William Ashton Ellis was one of the most important Victorian musicologists and an expert in the life and idea of Richard Wagner. His translations of Wagner’s Religion and Art, Art and Politics, Opera and Drama, and other works, are considered classics. This article appeared in N.S. No. CCCCLXIII [July 1905] of The Fortnightly Review. It has been manually transcribed for this New Series online, with very minor redactions added to track subsequent web usage. Please cite The Fortnightly Review and fortnightlyreview.co.uk. See our copyright page for details.


[1] When Wagner paid a three-day visit to the Wesendoncks, leaving Vienna November 7th and returning the 13th.
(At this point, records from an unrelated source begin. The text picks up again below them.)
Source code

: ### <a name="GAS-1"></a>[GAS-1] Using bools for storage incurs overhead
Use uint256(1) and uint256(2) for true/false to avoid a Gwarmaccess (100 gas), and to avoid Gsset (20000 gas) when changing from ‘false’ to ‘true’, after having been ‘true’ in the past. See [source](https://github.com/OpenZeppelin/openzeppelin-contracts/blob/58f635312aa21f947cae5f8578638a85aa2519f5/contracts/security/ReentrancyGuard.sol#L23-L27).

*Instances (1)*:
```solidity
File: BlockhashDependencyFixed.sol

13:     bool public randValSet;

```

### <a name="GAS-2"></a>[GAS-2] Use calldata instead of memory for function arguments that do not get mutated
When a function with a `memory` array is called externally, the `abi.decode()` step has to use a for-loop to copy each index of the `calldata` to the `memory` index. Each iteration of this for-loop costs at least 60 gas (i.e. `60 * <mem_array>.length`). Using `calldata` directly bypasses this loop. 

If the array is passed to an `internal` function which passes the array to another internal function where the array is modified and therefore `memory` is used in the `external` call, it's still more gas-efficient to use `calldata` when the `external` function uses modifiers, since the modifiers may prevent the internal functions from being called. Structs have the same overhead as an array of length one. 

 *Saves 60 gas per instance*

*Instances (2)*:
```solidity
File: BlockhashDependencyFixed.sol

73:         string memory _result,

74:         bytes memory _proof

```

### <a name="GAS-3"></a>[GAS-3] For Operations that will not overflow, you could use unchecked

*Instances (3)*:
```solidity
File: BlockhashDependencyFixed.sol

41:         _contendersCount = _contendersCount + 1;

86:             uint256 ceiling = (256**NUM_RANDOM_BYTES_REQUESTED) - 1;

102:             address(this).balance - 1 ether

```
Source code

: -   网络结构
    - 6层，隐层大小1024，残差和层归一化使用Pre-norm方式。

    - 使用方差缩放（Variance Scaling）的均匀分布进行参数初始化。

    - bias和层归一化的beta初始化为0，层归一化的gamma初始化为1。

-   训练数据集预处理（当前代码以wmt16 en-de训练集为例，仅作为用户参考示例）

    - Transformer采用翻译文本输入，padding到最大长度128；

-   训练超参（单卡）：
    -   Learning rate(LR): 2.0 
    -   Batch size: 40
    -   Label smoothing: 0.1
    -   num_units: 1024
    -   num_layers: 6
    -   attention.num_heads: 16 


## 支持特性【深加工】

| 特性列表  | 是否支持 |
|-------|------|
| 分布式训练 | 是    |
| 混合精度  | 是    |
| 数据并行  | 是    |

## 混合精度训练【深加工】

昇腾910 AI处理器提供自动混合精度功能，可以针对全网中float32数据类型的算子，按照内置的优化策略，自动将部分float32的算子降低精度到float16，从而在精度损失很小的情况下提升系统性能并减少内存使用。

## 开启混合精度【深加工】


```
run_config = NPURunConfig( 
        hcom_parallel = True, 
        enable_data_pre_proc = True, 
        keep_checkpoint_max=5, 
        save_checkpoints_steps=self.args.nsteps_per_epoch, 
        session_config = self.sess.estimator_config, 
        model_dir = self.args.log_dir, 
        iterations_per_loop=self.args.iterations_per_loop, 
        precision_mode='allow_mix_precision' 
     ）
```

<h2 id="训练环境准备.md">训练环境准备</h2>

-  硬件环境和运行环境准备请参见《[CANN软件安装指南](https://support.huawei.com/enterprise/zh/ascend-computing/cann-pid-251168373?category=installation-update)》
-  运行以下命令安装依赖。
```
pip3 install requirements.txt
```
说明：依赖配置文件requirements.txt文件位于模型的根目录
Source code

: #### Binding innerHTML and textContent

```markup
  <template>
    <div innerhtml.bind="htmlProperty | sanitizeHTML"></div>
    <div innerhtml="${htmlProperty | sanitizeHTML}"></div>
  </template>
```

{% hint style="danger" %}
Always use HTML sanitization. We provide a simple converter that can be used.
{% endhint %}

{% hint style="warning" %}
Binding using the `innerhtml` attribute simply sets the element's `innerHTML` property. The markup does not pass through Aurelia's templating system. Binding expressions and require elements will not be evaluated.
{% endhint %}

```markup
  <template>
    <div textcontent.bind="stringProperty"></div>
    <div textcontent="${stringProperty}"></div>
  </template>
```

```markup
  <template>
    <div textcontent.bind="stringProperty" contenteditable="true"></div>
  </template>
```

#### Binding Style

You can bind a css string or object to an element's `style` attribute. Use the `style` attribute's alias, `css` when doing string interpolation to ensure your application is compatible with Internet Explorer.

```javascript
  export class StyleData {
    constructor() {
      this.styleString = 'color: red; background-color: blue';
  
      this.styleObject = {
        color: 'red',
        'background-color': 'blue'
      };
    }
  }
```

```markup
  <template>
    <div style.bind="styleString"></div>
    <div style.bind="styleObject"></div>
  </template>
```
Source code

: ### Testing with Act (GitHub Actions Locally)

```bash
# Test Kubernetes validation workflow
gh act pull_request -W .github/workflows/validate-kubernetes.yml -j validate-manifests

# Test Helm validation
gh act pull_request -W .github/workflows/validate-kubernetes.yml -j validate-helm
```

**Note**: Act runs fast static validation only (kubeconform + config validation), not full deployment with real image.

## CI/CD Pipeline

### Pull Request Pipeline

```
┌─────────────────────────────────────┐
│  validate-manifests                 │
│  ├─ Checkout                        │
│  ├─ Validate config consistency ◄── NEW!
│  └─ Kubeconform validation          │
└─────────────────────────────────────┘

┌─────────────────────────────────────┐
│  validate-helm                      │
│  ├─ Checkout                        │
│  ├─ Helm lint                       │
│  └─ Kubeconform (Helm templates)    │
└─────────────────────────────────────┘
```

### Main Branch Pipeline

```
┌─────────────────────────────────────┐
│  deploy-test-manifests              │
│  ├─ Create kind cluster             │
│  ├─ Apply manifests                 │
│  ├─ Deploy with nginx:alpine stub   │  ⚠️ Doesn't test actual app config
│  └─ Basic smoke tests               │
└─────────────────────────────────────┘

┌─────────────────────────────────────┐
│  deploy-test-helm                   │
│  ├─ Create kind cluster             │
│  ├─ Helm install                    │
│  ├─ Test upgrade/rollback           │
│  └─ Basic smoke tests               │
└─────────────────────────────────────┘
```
Those three days clearly told him all; see letters 124-125, R. Wagner to M. Wesendonck.

[2] The few sentences which I omit here, and lower, are of no general interest; mere references to mutual friends.

[3] A Vienna intimate of Wagner’s also.—See R. Wagner to M. Wesendonck.

[4] The cottage adjoining Wesendonck’s palace. Cornelius calls it “langjährigem Asyl,” but we know that Wagner dwelt there less than sixteen months.

[5] Some omission by the German editor.